Minha mãe virou o rosto lentamente. Irritada. Impaciente.

—Não pedi nada, Helena.

—Peço perdão, Senhora. Achei que, como tutora da menina, deveria garantir que a mente dela esteja em pleno funcionamento.

Um longo silêncio.

—Leve-a. Trinta minutos. Depois quero cada resposta. Sem choro. Sem falhas.

Ela saiu, deixando um rastro de ausência ainda mais frio que sua presença.

Helena se ajoelhou ao meu lado. Estendeu a mão.

E naquele momento, o toque dela não era só físico — era o oposto de tudo que minha mãe era.

Era humano.

Eu chorei.

E pela primeira vez, deixei que alguém me visse pequena, fraca, quebrada.

Porque ser uma menina nunca deveria ter sido um erro.

Mas ali… naquele mundo... era quase um crime.

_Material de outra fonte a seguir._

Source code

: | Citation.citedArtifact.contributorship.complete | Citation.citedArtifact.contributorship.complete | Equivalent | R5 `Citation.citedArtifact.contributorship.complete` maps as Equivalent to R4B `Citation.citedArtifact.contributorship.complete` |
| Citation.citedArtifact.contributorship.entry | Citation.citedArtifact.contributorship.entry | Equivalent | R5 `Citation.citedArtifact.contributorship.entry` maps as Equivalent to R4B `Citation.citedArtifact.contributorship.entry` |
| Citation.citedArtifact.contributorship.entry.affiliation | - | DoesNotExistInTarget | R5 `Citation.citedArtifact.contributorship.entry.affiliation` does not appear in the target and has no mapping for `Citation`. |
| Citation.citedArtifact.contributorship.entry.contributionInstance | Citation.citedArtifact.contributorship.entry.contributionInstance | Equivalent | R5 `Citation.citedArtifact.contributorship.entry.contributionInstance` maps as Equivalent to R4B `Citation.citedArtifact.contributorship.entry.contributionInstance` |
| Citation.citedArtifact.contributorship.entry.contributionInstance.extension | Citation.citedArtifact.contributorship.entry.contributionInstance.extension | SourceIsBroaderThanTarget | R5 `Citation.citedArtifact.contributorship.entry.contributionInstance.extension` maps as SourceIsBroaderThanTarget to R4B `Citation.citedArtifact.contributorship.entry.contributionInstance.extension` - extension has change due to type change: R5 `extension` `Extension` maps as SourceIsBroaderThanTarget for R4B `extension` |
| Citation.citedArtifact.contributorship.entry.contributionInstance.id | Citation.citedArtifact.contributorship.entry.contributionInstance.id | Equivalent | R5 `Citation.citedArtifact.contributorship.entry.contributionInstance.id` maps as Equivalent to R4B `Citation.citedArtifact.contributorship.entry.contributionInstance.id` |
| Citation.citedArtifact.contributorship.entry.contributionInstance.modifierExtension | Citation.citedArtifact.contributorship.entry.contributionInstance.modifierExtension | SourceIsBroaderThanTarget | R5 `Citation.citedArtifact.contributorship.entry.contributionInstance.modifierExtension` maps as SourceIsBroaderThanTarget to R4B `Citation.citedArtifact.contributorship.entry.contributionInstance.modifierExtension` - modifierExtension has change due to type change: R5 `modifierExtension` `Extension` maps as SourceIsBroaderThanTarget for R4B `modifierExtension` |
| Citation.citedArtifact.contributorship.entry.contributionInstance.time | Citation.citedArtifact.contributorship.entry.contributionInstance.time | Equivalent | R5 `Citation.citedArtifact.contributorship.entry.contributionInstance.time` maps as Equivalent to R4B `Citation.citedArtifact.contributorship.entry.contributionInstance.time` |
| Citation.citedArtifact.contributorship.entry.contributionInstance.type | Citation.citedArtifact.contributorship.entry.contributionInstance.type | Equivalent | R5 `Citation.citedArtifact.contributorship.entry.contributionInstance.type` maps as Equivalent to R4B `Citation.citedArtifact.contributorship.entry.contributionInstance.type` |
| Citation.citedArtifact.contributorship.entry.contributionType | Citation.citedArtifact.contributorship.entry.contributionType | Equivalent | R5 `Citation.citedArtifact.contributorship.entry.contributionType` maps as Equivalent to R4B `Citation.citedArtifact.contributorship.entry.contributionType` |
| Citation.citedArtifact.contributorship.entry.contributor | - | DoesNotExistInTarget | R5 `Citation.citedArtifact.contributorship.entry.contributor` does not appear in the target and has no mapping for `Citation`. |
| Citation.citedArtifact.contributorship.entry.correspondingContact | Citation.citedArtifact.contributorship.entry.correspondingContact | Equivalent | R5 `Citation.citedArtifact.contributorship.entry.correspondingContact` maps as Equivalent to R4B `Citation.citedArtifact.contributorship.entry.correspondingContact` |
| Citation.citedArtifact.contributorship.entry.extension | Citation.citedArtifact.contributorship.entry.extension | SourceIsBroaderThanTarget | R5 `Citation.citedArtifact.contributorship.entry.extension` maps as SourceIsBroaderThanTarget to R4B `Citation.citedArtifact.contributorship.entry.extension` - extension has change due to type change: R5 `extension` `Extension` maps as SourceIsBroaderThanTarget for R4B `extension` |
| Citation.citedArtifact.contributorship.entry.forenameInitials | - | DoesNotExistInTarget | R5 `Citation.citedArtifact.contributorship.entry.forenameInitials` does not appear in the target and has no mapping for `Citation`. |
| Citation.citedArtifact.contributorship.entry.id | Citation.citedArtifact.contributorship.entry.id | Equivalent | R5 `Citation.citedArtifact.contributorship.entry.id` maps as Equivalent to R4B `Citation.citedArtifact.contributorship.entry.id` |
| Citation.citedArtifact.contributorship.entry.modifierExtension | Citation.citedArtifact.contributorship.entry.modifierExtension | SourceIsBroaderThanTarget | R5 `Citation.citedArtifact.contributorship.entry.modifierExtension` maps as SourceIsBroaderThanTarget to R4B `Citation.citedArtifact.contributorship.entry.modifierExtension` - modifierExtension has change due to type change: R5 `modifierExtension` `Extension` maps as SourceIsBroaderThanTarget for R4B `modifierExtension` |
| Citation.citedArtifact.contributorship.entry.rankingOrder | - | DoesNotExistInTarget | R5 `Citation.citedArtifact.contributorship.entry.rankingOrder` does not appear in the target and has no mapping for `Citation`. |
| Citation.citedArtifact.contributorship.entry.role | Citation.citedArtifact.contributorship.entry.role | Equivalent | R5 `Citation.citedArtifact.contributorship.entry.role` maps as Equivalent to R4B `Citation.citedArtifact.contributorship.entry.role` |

Helena ficou em silêncio por alguns segundos, como se estivesse escolhendo as palavras com muito cuidado. Olhou em volta, mesmo sabendo que ninguém estava ali.

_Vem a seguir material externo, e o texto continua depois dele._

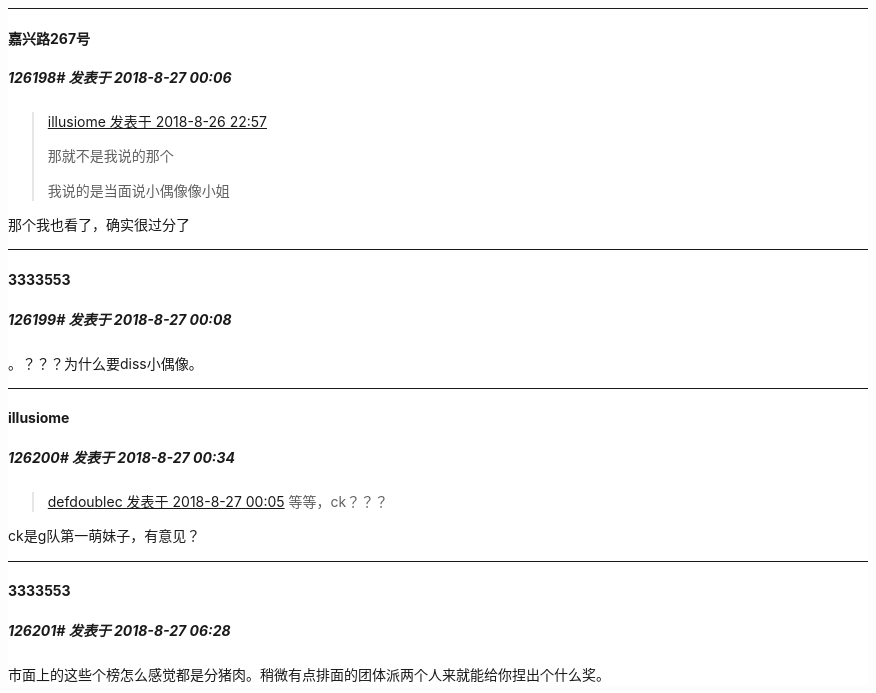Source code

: 


*****

####  嘉兴路267号  
##### 126198#       发表于 2018-8-27 00:06



<blockquote><a href="httphttps://bbs.saraba1st.com/2b/forum.php?mod=redirect&amp;goto=findpost&amp;pid=40771249&amp;ptid=1105387" target="_blank">illusiome 发表于 2018-8-26 22:57</a>

那就不是我说的那个

我说的是当面说小偶像像小姐</blockquote>
那个我也看了，确实很过分了







*****

####  3333553  
##### 126199#       发表于 2018-8-27 00:08




。？？？为什么要diss小偶像。







*****

####  illusiome  
##### 126200#       发表于 2018-8-27 00:34



<blockquote><a href="httphttps://bbs.saraba1st.com/2b/forum.php?mod=redirect&amp;goto=findpost&amp;pid=40771820&amp;ptid=1105387" target="_blank">defdoublec 发表于 2018-8-27 00:05</a>
等等，ck？？？</blockquote>
ck是g队第一萌妹子，有意见？







*****

####  3333553  
##### 126201#       发表于 2018-8-27 06:28




市面上的这些个榜怎么感觉都是分猪肉。稍微有点排面的团体派两个人来就能给你捏出个什么奖。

—Seu pai… —ela começou, quase num sussurro — é um homem importante nessa família. Muito mais do que parece.

—Tem quatro esposas. Talvez mais nunca falaram o certo quantas esposas , não sei. Ninguém sabe ao certo quantos filhos ele tem.

Eu arregalei os olhos.

— mais Quatro...?

Ela assentiu com um leve movimento da cabeça, mas evitava me encarar diretamente, como se até falar dele fosse perigoso.

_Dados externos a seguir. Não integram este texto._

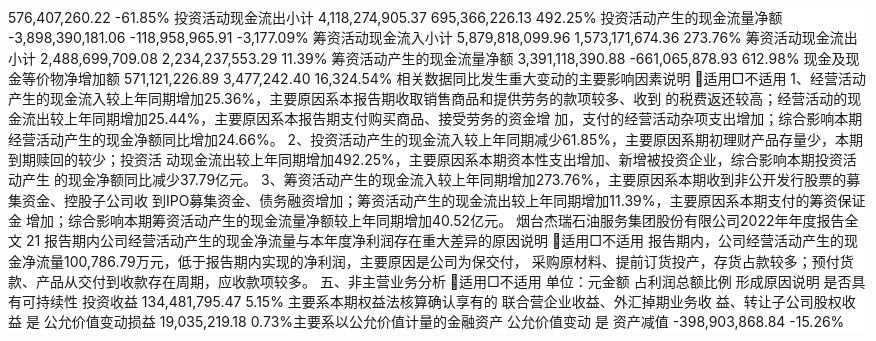 576,407,260.22
-61.85%
投资活动现金流出小计
4,118,274,905.37
695,366,226.13
492.25%
投资活动产生的现金流量净额
-3,898,390,181.06
-118,958,965.91
-3,177.09%
筹资活动现金流入小计
5,879,818,099.96
1,573,171,674.36
273.76%
筹资活动现金流出小计
2,488,699,709.08
2,234,237,553.29
11.39%
筹资活动产生的现金流量净额
3,391,118,390.88
-661,065,878.93
612.98%
现金及现金等价物净增加额
571,121,226.89
3,477,242.40
16,324.54%
相关数据同比发生重大变动的主要影响因素说明
适用□不适用
1、经营活动产生的现金流入较上年同期增加25.36%，主要原因系本报告期收取销售商品和提供劳务的款项较多、收到
的税费返还较高；经营活动的现金流出较上年同期增加25.44%，主要原因系本报告期支付购买商品、接受劳务的资金增
加，支付的经营活动杂项支出增加；综合影响本期经营活动产生的现金净额同比增加24.66%。
2、投资活动产生的现金流入较上年同期减少61.85%，主要原因系期初理财产品存量少，本期到期赎回的较少；投资活
动现金流出较上年同期增加492.25%，主要原因系本期资本性支出增加、新增被投资企业，综合影响本期投资活动产生
的现金净额同比减少37.79亿元。
3、筹资活动产生的现金流入较上年同期增加273.76%，主要原因系本期收到非公开发行股票的募集资金、控股子公司收
到IPO募集资金、债务融资增加；筹资活动产生的现金流出较上年同期增加11.39%，主要原因系本期支付的筹资保证金
增加；综合影响本期筹资活动产生的现金流量净额较上年同期增加40.52亿元。
烟台杰瑞石油服务集团股份有限公司2022年年度报告全文
21
报告期内公司经营活动产生的现金净流量与本年度净利润存在重大差异的原因说明
适用□不适用
报告期内，公司经营活动产生的现金净流量100,786.79万元，低于报告期内实现的净利润，主要原因是公司为保交付，
采购原材料、提前订货投产，存货占款较多；预付货款、产品从交付到收款存在周期，应收款项较多。
五、非主营业务分析
适用□不适用
单位：元金额
占利润总额比例
形成原因说明
是否具有可持续性
投资收益
134,481,795.47
5.15%
主要系本期权益法核算确认享有的
联合营企业收益、外汇掉期业务收
益、转让子公司股权收益
是
公允价值变动损益
19,035,219.18
0.73%主要系以公允价值计量的金融资产
公允价值变动
是
资产减值
-398,903,868.84
-15.26%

—Cada esposa vive em um canto. Cada filho é criado sob regras diferentes. Mas todos... todos precisam respeitar o nome dele.

Fez uma pausa e abaixou a voz ainda mais.

—Ele não gosta que falem dele, Anna. Nem mesmo eu.

Aquilo me arrepiou.

Era estranho pensar que meu pai — aquele homem que vi só uma vez — tinha tantas casas, tantas crianças… e mesmo assim, era como um fantasma. Um nome que flutuava no ar com peso.

—E... ele sabe que eu existo? —perguntei, com a voz trêmula.

Helena hesitou, depois assentiu devagar.

—Sabe. Claro que sabe. por incrível que pareça ele sabe de todos e uando ele achar que você está pronta... vai querer ver com os próprios olhos quem você se tornou.

Meu estômago se revirou.

—E se ele não gostar de mim?

—ele... Ele vai não se preocupe... Sabe anna—ela falou  meu nome é logo parou.

Helena olhou para os lados mais uma vez antes de se inclinar um pouco mais perto de mim. Sua voz, antes baixa, agora era quase um sopro de medo.

—Seu pai não sabe que sua mãe começou os ensinamentos tão cedo, Anna.

—Na verdade… ninguém sabe.

Meu coração bateu mais rápido.

—Por quê?

Ela mordeu o lábio, como se tivesse medo até de responder.

—Porque... na tradição da sua família, as crianças não são tocadas até completarem oito anos .antes disso qualquer treinamento e ensinamentos e totalmente proibido.

—Observadas de longe, alimentadas, vestidas. Mas sem cobranças, sem tarefas. O verdadeiro treinamento... o verdadeiro sofrimento... começa aos oito.

—Mas eu só tenho cinco.

—Eu sei. —ela respondeu, olhando para mim com pesar. —É por isso que isso tudo é tão errado. E tão perigoso.

Eu abaixei o olhar, tentando entender.

—Então ela tá quebrando as regras...?

—Sua mãe... está com medo ela deseja sobreviver como todas...

Helena hesitou, depois completou:

—Ela quer que você esteja pronta antes da hora. Quer te mostrar como sobreviver antes mesmo que comecem a te ferir. Porque… quando começarem

Engoli seco.

—Eles machucam?

Ela não respondeu. Apenas olhou para mim de novo. E esse silêncio… esse silêncio dizia tudo.